◆ TRY IT ◆
Reproduce the records exactly, beginning with their first line and ending with the line that contains "wall art: present [757,85,1157,651]", and output nothing more.

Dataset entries
········

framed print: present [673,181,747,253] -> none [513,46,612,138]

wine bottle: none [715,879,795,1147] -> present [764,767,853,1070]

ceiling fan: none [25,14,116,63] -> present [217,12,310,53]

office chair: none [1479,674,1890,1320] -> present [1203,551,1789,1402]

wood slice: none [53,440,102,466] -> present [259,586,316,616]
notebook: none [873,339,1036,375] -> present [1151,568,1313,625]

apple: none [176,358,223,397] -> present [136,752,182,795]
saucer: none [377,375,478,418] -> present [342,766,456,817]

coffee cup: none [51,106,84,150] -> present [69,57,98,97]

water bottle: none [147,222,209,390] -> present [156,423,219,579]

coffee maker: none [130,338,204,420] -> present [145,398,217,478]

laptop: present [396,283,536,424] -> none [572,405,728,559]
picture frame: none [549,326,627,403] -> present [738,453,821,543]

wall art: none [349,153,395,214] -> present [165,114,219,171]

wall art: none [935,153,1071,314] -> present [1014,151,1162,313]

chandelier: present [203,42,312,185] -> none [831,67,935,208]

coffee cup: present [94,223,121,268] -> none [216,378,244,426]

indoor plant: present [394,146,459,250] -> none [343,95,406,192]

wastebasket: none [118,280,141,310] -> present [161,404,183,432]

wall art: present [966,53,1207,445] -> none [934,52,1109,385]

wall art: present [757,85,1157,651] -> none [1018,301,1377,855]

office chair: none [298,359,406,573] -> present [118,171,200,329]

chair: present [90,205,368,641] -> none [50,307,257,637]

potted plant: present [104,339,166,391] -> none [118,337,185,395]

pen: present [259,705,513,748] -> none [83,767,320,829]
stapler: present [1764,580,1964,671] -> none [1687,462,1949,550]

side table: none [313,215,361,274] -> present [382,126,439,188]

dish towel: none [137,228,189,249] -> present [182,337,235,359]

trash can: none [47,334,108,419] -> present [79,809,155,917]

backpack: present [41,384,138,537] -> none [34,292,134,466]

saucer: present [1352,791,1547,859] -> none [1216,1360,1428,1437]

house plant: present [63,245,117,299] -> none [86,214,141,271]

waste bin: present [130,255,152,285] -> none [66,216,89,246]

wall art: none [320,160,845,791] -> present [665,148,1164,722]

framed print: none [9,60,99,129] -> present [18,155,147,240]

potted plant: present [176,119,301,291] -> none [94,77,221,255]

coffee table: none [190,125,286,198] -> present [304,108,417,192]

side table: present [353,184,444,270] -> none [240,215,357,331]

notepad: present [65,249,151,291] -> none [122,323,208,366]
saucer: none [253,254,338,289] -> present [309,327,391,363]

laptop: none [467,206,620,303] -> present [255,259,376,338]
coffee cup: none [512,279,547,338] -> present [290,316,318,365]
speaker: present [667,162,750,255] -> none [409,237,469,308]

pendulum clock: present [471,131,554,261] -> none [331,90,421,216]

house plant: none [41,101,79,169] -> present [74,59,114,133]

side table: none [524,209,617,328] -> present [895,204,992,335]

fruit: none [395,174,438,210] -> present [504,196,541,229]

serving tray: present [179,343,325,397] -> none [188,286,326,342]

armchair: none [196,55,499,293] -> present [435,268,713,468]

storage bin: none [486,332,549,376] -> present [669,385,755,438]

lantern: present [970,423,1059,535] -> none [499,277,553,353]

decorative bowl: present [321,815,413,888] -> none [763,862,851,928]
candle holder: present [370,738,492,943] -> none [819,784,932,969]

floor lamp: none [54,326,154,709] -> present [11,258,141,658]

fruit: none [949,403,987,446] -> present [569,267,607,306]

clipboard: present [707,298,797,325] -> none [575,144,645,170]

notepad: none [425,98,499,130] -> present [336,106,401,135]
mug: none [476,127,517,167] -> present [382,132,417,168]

········

◆ OUTPUT ◆
framed print: present [673,181,747,253] -> none [513,46,612,138]

wine bottle: none [715,879,795,1147] -> present [764,767,853,1070]

ceiling fan: none [25,14,116,63] -> present [217,12,310,53]

office chair: none [1479,674,1890,1320] -> present [1203,551,1789,1402]

wood slice: none [53,440,102,466] -> present [259,586,316,616]
notebook: none [873,339,1036,375] -> present [1151,568,1313,625]

apple: none [176,358,223,397] -> present [136,752,182,795]
saucer: none [377,375,478,418] -> present [342,766,456,817]

coffee cup: none [51,106,84,150] -> present [69,57,98,97]

water bottle: none [147,222,209,390] -> present [156,423,219,579]

coffee maker: none [130,338,204,420] -> present [145,398,217,478]

laptop: present [396,283,536,424] -> none [572,405,728,559]
picture frame: none [549,326,627,403] -> present [738,453,821,543]

wall art: none [349,153,395,214] -> present [165,114,219,171]

wall art: none [935,153,1071,314] -> present [1014,151,1162,313]

chandelier: present [203,42,312,185] -> none [831,67,935,208]

coffee cup: present [94,223,121,268] -> none [216,378,244,426]

indoor plant: present [394,146,459,250] -> none [343,95,406,192]

wastebasket: none [118,280,141,310] -> present [161,404,183,432]

wall art: present [966,53,1207,445] -> none [934,52,1109,385]

wall art: present [757,85,1157,651] -> none [1018,301,1377,855]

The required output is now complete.